The burden of proof falls on the PSP to show gross negligence. Gross negligence is not applicable to vulnerable consumers.
Although the PSR requires the consumer to pay attention to these PSP warnings, the PSR creates a new exception by saying that “a consumer proceeding with a transaction despite these warnings should not automatically be deemed to be grossly negligent.” The degree of negligence should also consider these factors:
- The nature of the warnings provided by the PSP
- The complexity of the scam. This can be difficult to assess, in effect scoring each scam for complexity.
- Claims history from the consumer showing a ‘propensity to fall for similar types of scams’

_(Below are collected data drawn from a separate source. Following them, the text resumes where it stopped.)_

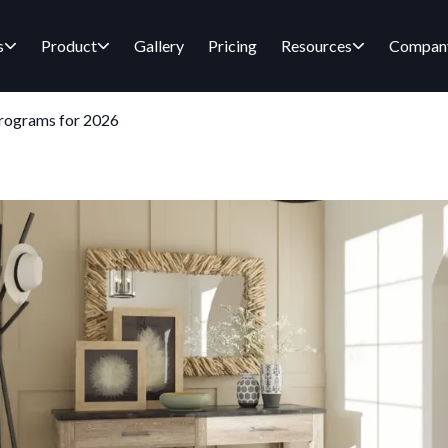
s
Product
Gallery
Pricing
Resources
Compan
Programs for 2026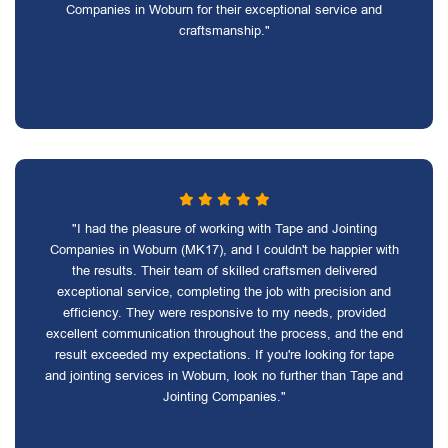
Companies in Woburn for their exceptional service and
craftsmanship."
"I had the pleasure of working with Tape and Jointing
Companies in Woburn (MK17), and I couldn't be happier with
the results. Their team of skilled craftsmen delivered
exceptional service, completing the job with precision and
efficiency. They were responsive to my needs, provided
excellent communication throughout the process, and the end
result exceeded my expectations. If you're looking for tape
and jointing services in Woburn, look no further than Tape and
Jointing Companies."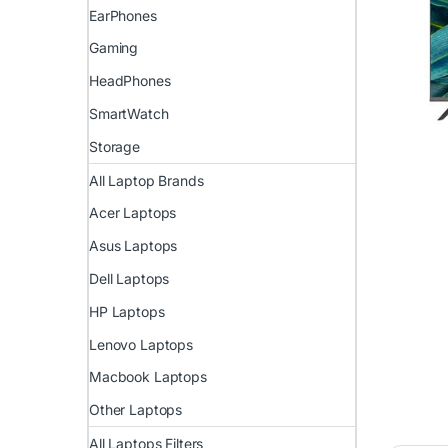
EarPhones
Gaming
HeadPhones
SmartWatch
Storage
All Laptop Brands
Acer Laptops
Asus Laptops
Dell Laptops
HP Laptops
Lenovo Laptops
Macbook Laptops
Other Laptops
All Laptops Filters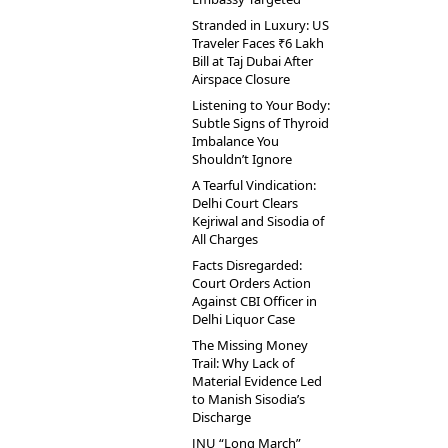
Stranded in Luxury: US
Traveler Faces ₹6 Lakh
Bill at Taj Dubai After
Airspace Closure
Listening to Your Body:
Subtle Signs of Thyroid
Imbalance You
Shouldn’t Ignore
A Tearful Vindication:
Delhi Court Clears
Kejriwal and Sisodia of
All Charges
Facts Disregarded:
Court Orders Action
Against CBI Officer in
Delhi Liquor Case
The Missing Money
Trail: Why Lack of
Material Evidence Led
to Manish Sisodia’s
Discharge
JNU “Long March”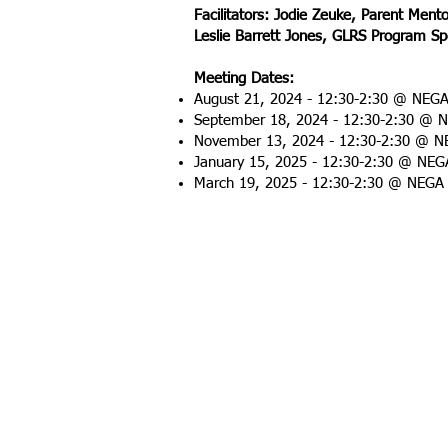
Facilitators: Jodie Zeuke, Parent Ment
Leslie Barrett Jones, GLRS Program Sp
Meeting Dates:
August 21, 2024 - 12:30-2:30 @ NEG
September 18, 2024 - 12:30-2:30 @ 
November 13, 2024 - 12:30-2:30
@ NE
January 15, 2025 -
12:30-2:30
@ NEGA
March 19, 2025 -
12:30-2:30
@ NEGA 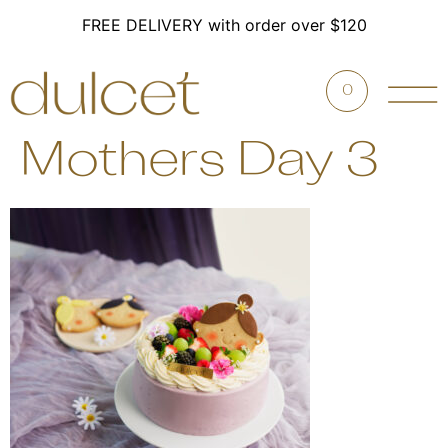
FREE DELIVERY with order over $120
0
Mothers Day 3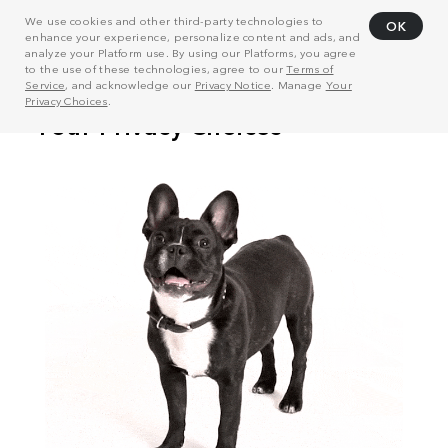
We use cookies and other third-party technologies to
OK
enhance your experience, personalize content and ads, and
analyze your Platform use. By using our Platforms, you agree
to the use of these technologies, agree to our
Terms of
Service
, and acknowledge our
Privacy Notice
. Manage
Your
Privacy Choices
.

- Whether the PSP had a chance to slow down/stop the transaction
These four items can generate a range of responses which then have to be considered in determining if gross negligence has occurred. And the complexity of the scam and the individual consumer claim history can really complicate this determination. Analysis has shown that once a consumer has fallen for one scam, they are more likely to fall for additional scams. The average victim will be scammed more than four times. Thus, claim history will become a common issue in assessing gross negligence. At some point, if the consumer has been scammed multiple times, will that alone be deemed gross negligence or not?
One thing the PSR has so far failed to address is what happens when the PSP invokes the Banking Protocol and brings a police officer to the branch to explain to the consumer the transaction is a possible fraud, and the consumer goes ahead with the transaction anyway. There have been nearly 50,000 Banking Protocol events since 2017. Not every one of these events was actual fraud. If it was fraud and the customer ignores the police and the branch staff, should this be gross negligence or not?
The PSR considers that both sending and receiving PSPs and customers have a role to play in managing APP fraud risk. The PSR assumes that PSPs will have strong controls in place to prevent these types of scams. Reimbursement is the incentive for PSPs to provide these controls.
The PSR has really done a good job of documenting the journey to APP scam reimbursement. This final step, on the definitions surrounding the actual reimbursement calculations and what will be excluded from reimbursement, may be the most difficult. There are several key items that can be challenging, including 1) what will be the Excess Amount excluded from the reimbursement amount, 2) how should the PSR treat an unsuccessful Banking Protocol intervention (gross negligence or not), 3) how is gross negligence really defined, given the various examples above of what constitutes gross negligence, and 4) how do you define a vulnerable consumer, especially taking into account a customer who has fallen for multiple APP scams, how complex was the scam, what is the age of the victim, etc.? These four items will have a significant impact on the actual reimbursement. Plus, any maximum amount chosen will leave a good percentage of high value romance and investment scams uncovered.
But this, and more, is why the PSR has wisely initiated this consultancy to get input from the PSPs, consumers, The Ombudsman Service and consumer advocates (such as Which?). This is a very important step.